Self-determined Studies?

Today’s generation is facing great challenges. Humanitarian as well as ecological crises must be overcome in the face of climate change and globalisation. What tools do they need to develop sustainable ideas for the necessary transformation of society? And what kind of degree programme can provide them with those tools? Answers to these questions are being sought by the non-profit association “Selbstbestimmt studieren” (self-determined studies), where students and lecturers are jointly developing the “Philosophy and Shaping Society” bachelor’s degree programme. In continuous dialogue – including with external experts – they are testing independent curricula the young people would like to include in the programme content. Co-initiator Charlotte von Bonin is convinced that “in the process, we are developing skills that will allow us to participate in changing the world.
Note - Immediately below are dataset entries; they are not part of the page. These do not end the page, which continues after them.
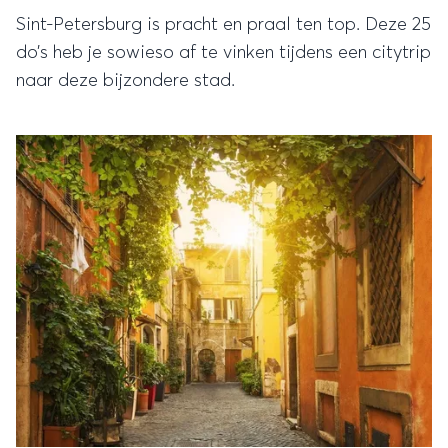
Sint-Petersburg is pracht en praal ten top. Deze 25
do’s heb je sowieso af te vinken tijdens een citytrip
naar deze bijzondere stad.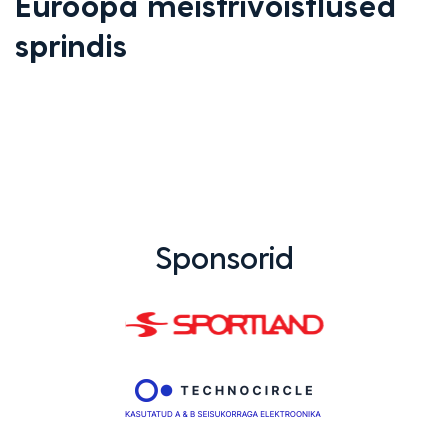
Euroopa meistrivõistlused
sprindis
Sponsorid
We are learning to shape our present and future freely, in a self-determined and contemplative way. Because one thing is clear: We have to change the world if we want to continue living on this planet.” And her fellow student Fedelma Wiebelitz adds: “We are finding new opportunities to help shape our studies autonomously as well as to actively and proactively make our educational path our own.”
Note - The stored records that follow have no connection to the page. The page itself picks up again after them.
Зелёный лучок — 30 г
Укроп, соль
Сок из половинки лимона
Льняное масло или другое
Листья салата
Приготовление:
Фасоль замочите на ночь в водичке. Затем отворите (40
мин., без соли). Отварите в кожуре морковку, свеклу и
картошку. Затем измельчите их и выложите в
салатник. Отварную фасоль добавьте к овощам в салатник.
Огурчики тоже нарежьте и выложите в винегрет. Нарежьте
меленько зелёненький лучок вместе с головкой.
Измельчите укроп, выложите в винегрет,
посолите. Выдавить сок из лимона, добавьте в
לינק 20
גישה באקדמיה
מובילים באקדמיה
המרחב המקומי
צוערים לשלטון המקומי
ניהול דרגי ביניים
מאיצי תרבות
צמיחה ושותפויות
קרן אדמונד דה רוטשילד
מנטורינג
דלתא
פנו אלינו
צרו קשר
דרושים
The association is currently cooperating with the Philosophy Seminar of the Kues Academy for European Intellectual History, an academic association based in Bernkastel-Kues. For future accreditation, talks are underway with various universities. Since spring 2021, the association has rented a seminar building in the future village of Sonnerden in the Rhön Mountains, a joint project of young families who want to create a contemporary living, working and learning space. The former Rhön Academy building offers overnight accommodation, a lounge area and two seminar rooms – thus providing the necessary potential to further expand the initiative. “‘Self-Determined Studies’ is an ambitious project from which we hope to gain important insight for new, innovative forms of higher education”, says SAGST project manager Andreas Rebmann. “More than the connection between philosophy, education and society, the new methodological-didactic elements envisaged could lead to interesting alternatives in view of the often very school-like courses offered at universities.”